Sign in to post your reply or Sign up for a free account.

Similar topics

3
by: Alan Pretre | last post by:
Can anyone help me figure out a regex pattern for the following input example: xxx:a=b,c=d,yyy:e=f,zzz:www:g=h,i=j,l=m I would want four matches from this: 1. xxx a=b,c=d 2. yyy e=f 3....
4
by: aevans1108 | last post by:
expanding this message to microsoft.public.dotnet.xml Greetings Please direct me to the right group if this is an inappropriate place to post this question. Thanks. I want to format a...
1
by: Tim Conner | last post by:
How can I use regex to split an expression like the following : (Round(340/34.12)*2) into this list : ( Round (
7
by: bill tie | last post by:
I'd appreciate it if you could advise. 1. How do I replace "\" (backslash) with anything? 2. Suppose I want to replace (a) every occurrence of characters "a", "b", "c", "d" with "x", (b)...
1
by: kevin | last post by:
I am trying to strip the outermost html tag by capturing this tag with regex and then using the string replace function to replace it with an empty string. while stepping through the code, RegEx...
1
by: George Durzi | last post by:
Consider this excerpt from some HTML. (This is a copy from View->Source, except for the comment) <TABLE WIDTH=100% CELLPADDING=0 CELLSPACING=0 border=0> <?xml version="1.0" encoding="UTF-16"?>...
17
by: clintonG | last post by:
I'm using an .aspx tool I found at but as nice as the interface is I think I need to consider using others. Some can generate C# I understand.
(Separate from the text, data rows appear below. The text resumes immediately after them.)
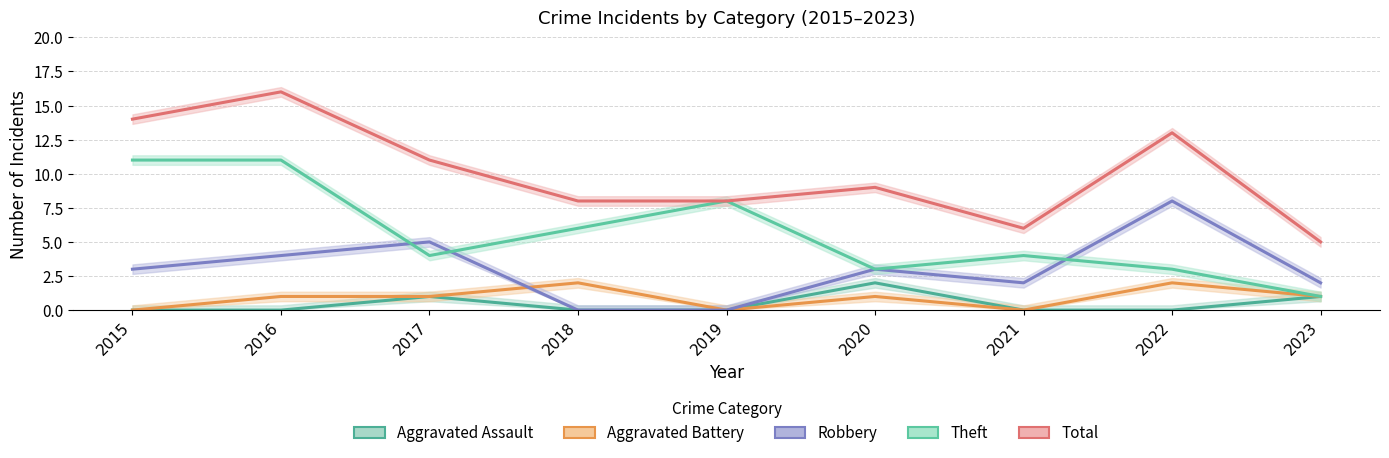

Reading left to right, transcribe all the data shown in this chart.

Aggravated Assault: 2015=0	2016=0	2017=1	2018=0	2019=0	2020=2	2021=0	2022=0	2023=1
Aggravated Battery: 2015=0	2016=1	2017=1	2018=2	2019=0	2020=1	2021=0	2022=2	2023=1
Robbery: 2015=3	2016=4	2017=5	2018=0	2019=0	2020=3	2021=2	2022=8	2023=2
Theft: 2015=11	2016=11	2017=4	2018=6	2019=8	2020=3	2021=4	2022=3	2023=1
Total: 2015=14	2016=16	2017=11	2018=8	2019=8	2020=9	2021=6	2022=13	2023=5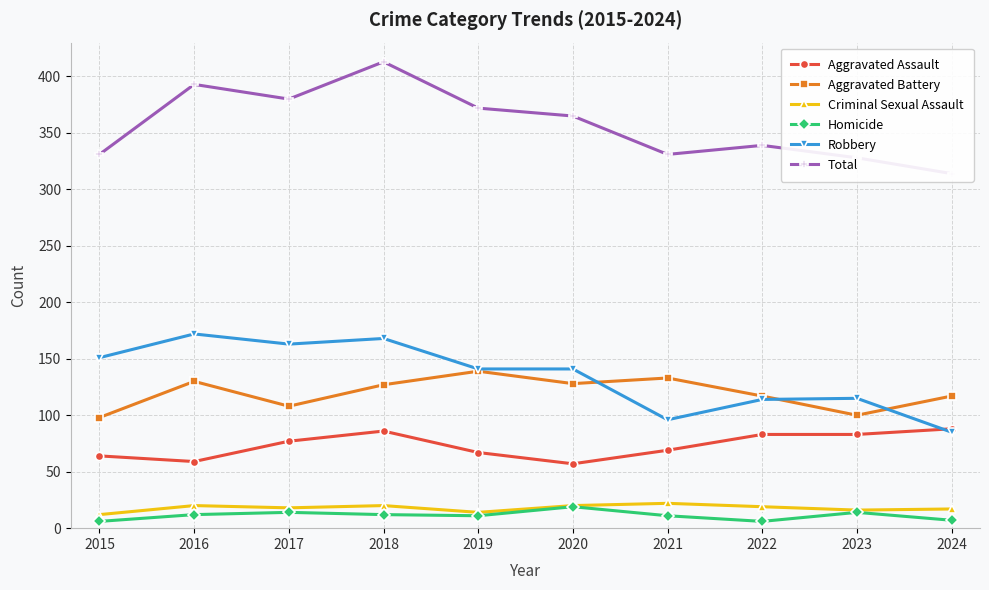

Reading left to right, transcribe all the data shown in this chart.

Aggravated Assault: 64	59	77	86	67	57	69	83	83	88
Aggravated Battery: 98	130	108	127	139	128	133	117	100	117
Criminal Sexual Assault: 12	20	18	20	14	20	22	19	16	17
Homicide: 6	12	14	12	11	19	11	6	14	7
Robbery: 151	172	163	168	141	141	96	114	115	85
Total: 331	393	380	413	372	365	331	339	328	314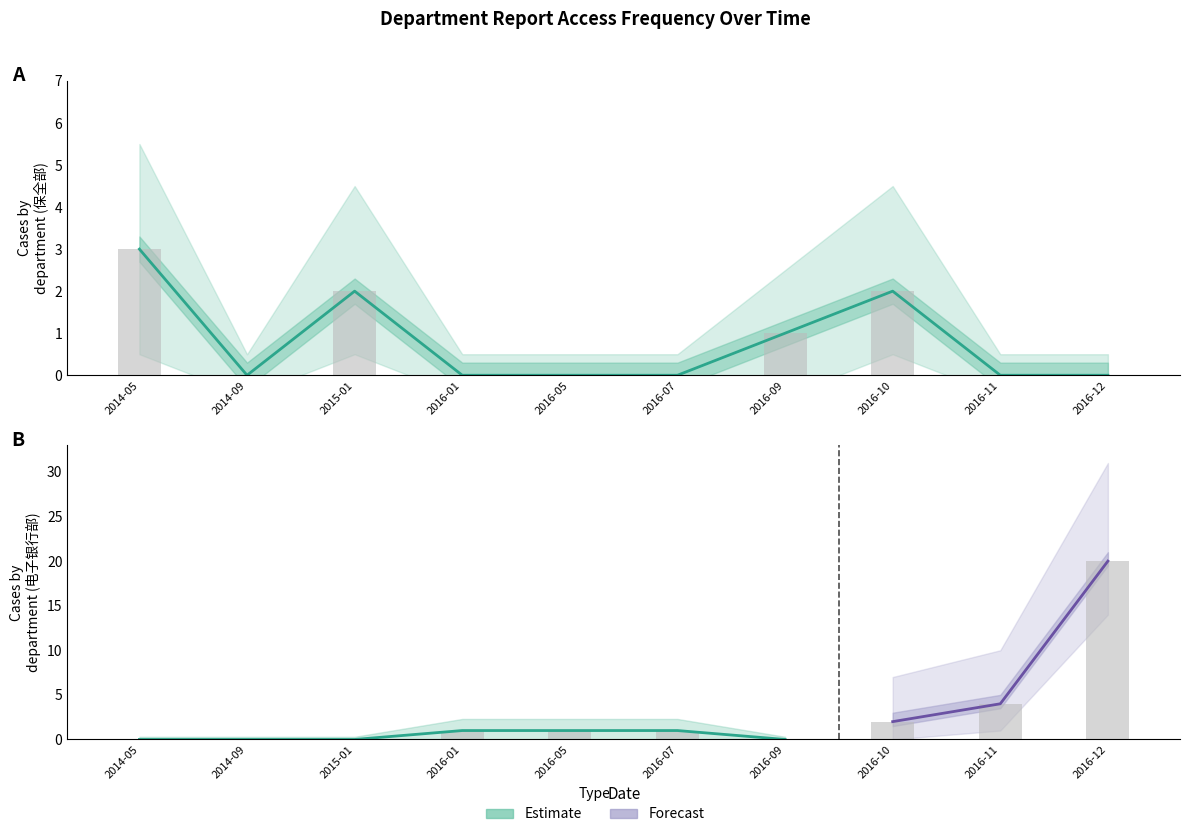

What is the difference between the highest and lowest values at 2016-05?

1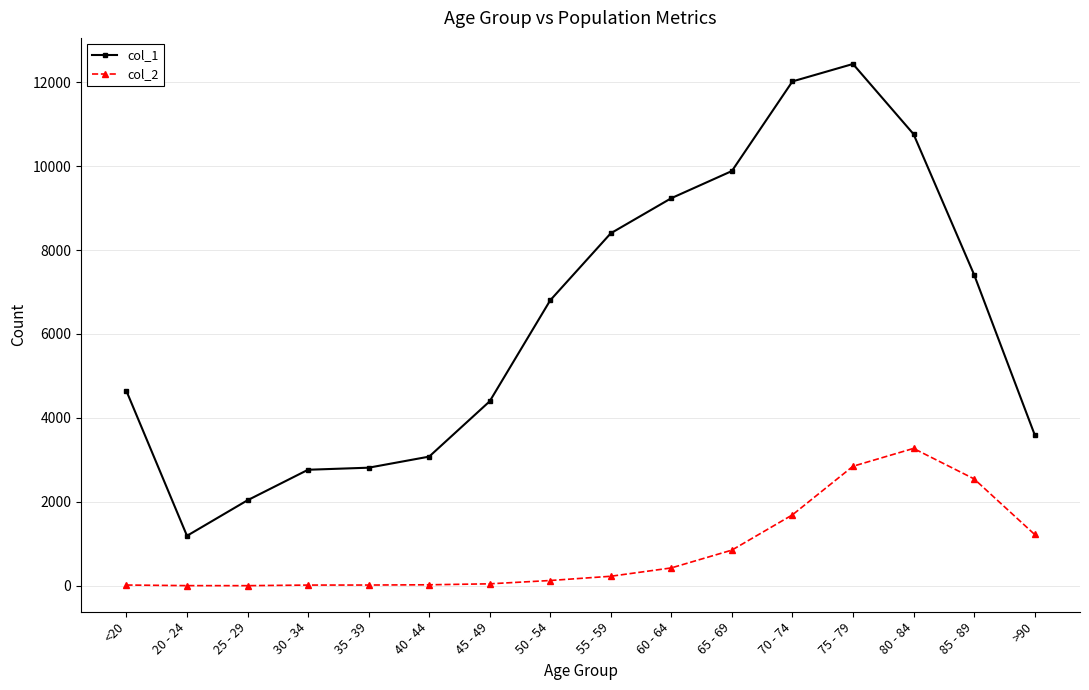

At which label does col_1 reach its peak?

75 - 79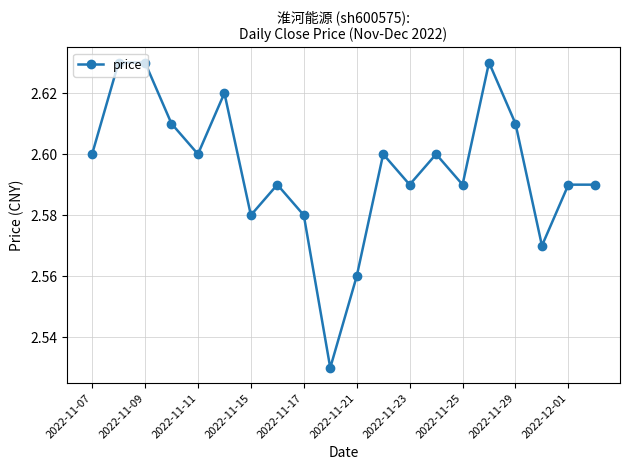

What is the sum of all values?

51.9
Your preferences please... <%= Clinton Gallagher ...
1
by: jonnyboy6969 | last post by:
Hi All Really hoping someone can help me out here with my deficient regex skills :) I have a function which takes a string of HTML and replaces a term (word or phrase) with a link. The pupose...
0
by: Karch | last post by:
I have these two methods that are chewing up a ton of CPU time in my application. Does anyone have any suggestions on how to optimize them or rewrite them without Regex? The most time-consuming...
0
by: Charles Arthur | last post by:
How do i turn on java script on a villaon, callus and itel keypad mobile phone
0
by: ryjfgjl | last post by:
In our work, we often receive Excel tables with data in the same format. If we want to analyze these data, it can be difficult to analyze them because the data is spread across multiple Excel files...
1
by: nemocccc | last post by:
hello, everyone, I want to develop a software for my android phone for daily needs, any suggestions?
0
marktang
by: marktang | last post by:
ONU (Optical Network Unit) is one of the key components for providing high-speed Internet services. Its primary function is to act as an endpoint device located at the user's premises. However,...
0
by: Hystou | last post by:
Most computers default to English, but sometimes we require a different language, especially when relocating. Forgot to request a specific language before your computer shipped? No problem! You can...
0
Oralloy
by: Oralloy | last post by:
Hello folks, I am unable to find appropriate documentation on the type promotion of bit-fields when using the generalised comparison operator "<=>". The problem is that using the GNU compilers,...
0
jinu1996
by: jinu1996 | last post by:
In today's digital age, having a compelling online presence is paramount for businesses aiming to thrive in a competitive landscape. At the heart of this digital strategy lies an intricately woven...
0
by: Hystou | last post by:
Overview: Windows 11 and 10 have less user interface control over operating system update behaviour than previous versions of Windows. In Windows 11 and 10, there is no way to turn off the Windows...
0
agi2029
by: agi2029 | last post by:
Let's talk about the concept of autonomous AI software engineers and no-code agents. These AIs are designed to manage the entire lifecycle of a software development project—planning, coding, testing,...

By using Bytes.com and it's services, you agree to our Privacy Policy and Terms of Use.

To disable or enable advertisements and analytics tracking please visit the manage ads & tracking page.